■ Task prompt:
Return each of the entries below precisely, with no pictures in the result.

--- Supplied material ---

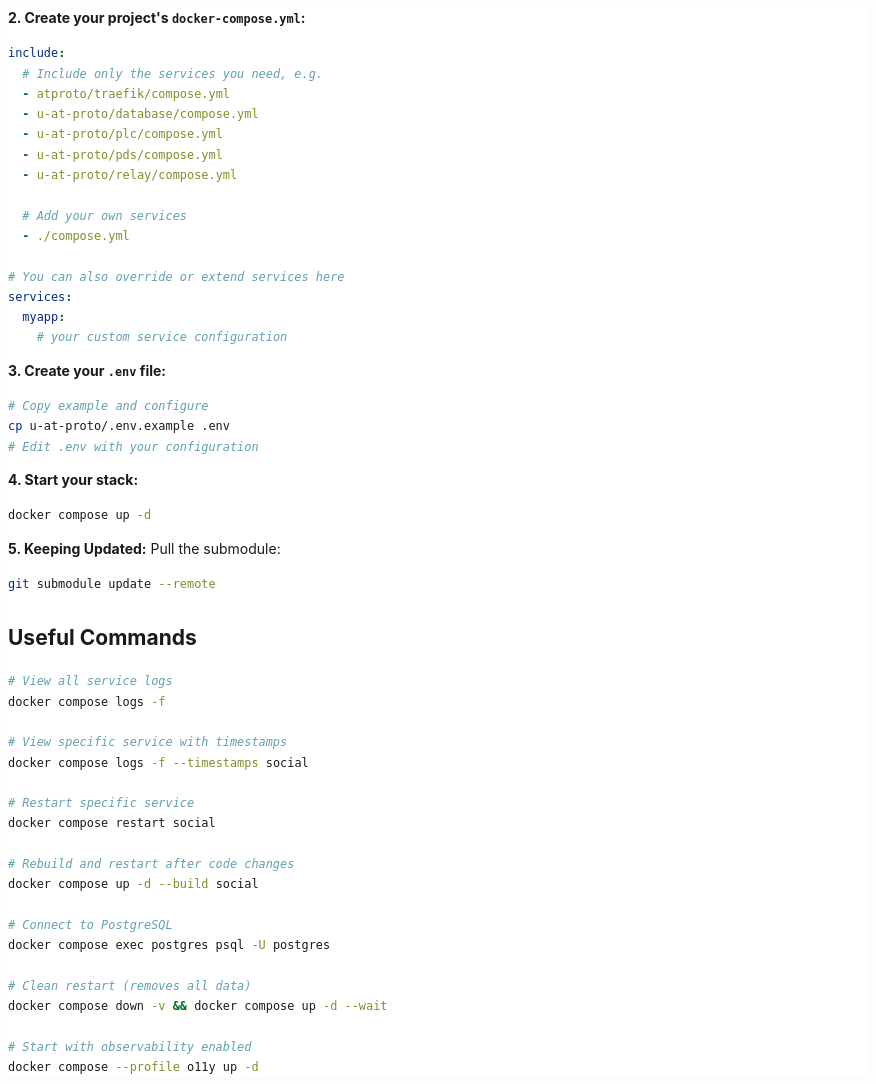 **2. Create your project's `docker-compose.yml`:**

```yaml
include:
  # Include only the services you need, e.g.
  - atproto/traefik/compose.yml
  - u-at-proto/database/compose.yml
  - u-at-proto/plc/compose.yml
  - u-at-proto/pds/compose.yml
  - u-at-proto/relay/compose.yml

  # Add your own services
  - ./compose.yml

# You can also override or extend services here
services:
  myapp:
    # your custom service configuration
```

**3. Create your `.env` file:**

```bash
# Copy example and configure
cp u-at-proto/.env.example .env
# Edit .env with your configuration
```

**4. Start your stack:**

```bash
docker compose up -d
```

**5. Keeping Updated:**
Pull the submodule:

```bash
git submodule update --remote
```

## Useful Commands

```bash
# View all service logs
docker compose logs -f

# View specific service with timestamps
docker compose logs -f --timestamps social

# Restart specific service
docker compose restart social

# Rebuild and restart after code changes
docker compose up -d --build social

# Connect to PostgreSQL
docker compose exec postgres psql -U postgres

# Clean restart (removes all data)
docker compose down -v && docker compose up -d --wait

# Start with observability enabled
docker compose --profile o11y up -d
```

---

■ Exercise solution:
 **2. Create your project's `docker-compose.yml`:**

```yaml
include:
  # Include only the services you need, e.g.
  - atproto/traefik/compose.yml
  - u-at-proto/database/compose.yml
  - u-at-proto/plc/compose.yml
  - u-at-proto/pds/compose.yml
  - u-at-proto/relay/compose.yml

  # Add your own services
  - ./compose.yml

# You can also override or extend services here
services:
  myapp:
    # your custom service configuration
```

**3. Create your `.env` file:**

```bash
# Copy example and configure
cp u-at-proto/.env.example .env
# Edit .env with your configuration
```

**4. Start your stack:**

```bash
docker compose up -d
```

**5. Keeping Updated:**
Pull the submodule:

```bash
git submodule update --remote
```

## Useful Commands

```bash
# View all service logs
docker compose logs -f

# View specific service with timestamps
docker compose logs -f --timestamps social

# Restart specific service
docker compose restart social

# Rebuild and restart after code changes
docker compose up -d --build social

# Connect to PostgreSQL
docker compose exec postgres psql -U postgres

# Clean restart (removes all data)
docker compose down -v && docker compose up -d --wait

# Start with observability enabled
docker compose --profile o11y up -d
```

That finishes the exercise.